Er begründet seine Meinung so: „Wenn Sie als Champions-League-Teilnehmer aus Deutschland in der Vorrunde ausscheiden, ohne ein Spiel zu gewinnen, aber dennoch allein an Prämien mehr bekommen, als ein Verein wie der FCA im Jahr Personalaufwendungen hat, verstehe ich die Welt nicht mehr.“

Für Hofmann sei es eine „Perversion des Systems“, dass die zuletzt von der Europäischen Fußball-Union UEFA angedachte Reform der Königsklasse mit einem Auf- und Abstiegssystem zu einer weiteren Verfestigung des Status quo führe.

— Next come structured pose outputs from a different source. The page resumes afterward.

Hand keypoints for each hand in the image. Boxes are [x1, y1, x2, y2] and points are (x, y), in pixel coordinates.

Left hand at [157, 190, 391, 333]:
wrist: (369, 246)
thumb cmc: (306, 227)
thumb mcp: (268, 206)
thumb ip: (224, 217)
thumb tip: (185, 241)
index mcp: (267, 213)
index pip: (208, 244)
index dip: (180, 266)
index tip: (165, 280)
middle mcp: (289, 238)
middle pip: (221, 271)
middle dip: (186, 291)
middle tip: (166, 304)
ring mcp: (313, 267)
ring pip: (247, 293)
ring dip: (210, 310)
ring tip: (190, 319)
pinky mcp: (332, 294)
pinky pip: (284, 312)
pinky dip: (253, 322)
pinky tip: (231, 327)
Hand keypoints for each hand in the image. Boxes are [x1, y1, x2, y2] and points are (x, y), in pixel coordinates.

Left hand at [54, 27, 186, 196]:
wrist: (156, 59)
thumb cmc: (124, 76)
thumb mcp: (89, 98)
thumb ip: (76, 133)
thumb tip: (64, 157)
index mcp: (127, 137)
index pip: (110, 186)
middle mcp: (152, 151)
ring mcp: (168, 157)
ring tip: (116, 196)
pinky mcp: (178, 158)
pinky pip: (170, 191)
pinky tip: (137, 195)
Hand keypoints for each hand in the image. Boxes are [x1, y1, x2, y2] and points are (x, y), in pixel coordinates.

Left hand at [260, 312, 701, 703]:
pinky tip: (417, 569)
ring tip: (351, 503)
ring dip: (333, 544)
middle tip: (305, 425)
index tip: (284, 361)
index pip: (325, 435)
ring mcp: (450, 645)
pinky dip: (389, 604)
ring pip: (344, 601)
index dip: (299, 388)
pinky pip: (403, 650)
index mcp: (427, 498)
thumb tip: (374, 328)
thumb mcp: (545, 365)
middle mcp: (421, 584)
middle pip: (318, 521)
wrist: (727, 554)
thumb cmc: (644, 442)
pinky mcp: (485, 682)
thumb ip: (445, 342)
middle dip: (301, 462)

„Da geht es ausschließlich darum, den Status quo der Teams beizubehalten, die einmal drin sind“, erklärte Hofmann und erwartet deshalb von der Deutschen Fußball Liga, Stellung gegen Vorhaben der UEFA und des Weltverbandes FIFA zu beziehen, die „ganz klar gegen die nationalen Ligen“ zielen würden. „Als ich vor einigen Jahren gesagt habe, dass die Champions League die nationalen Ligen kaputt macht, bin ich ausgelacht worden“, sagte der 51-Jährige.

„Wenn diese reformierte Champions League kommen sollte, wäre der Unterschied zwischen den Clubs, die in der Champions League spielen und den anderen 13 oder 14, so brutal, dass es keinen wirklichen Wettbewerb mehr geben würde“, befürchtet der FCA-Chef.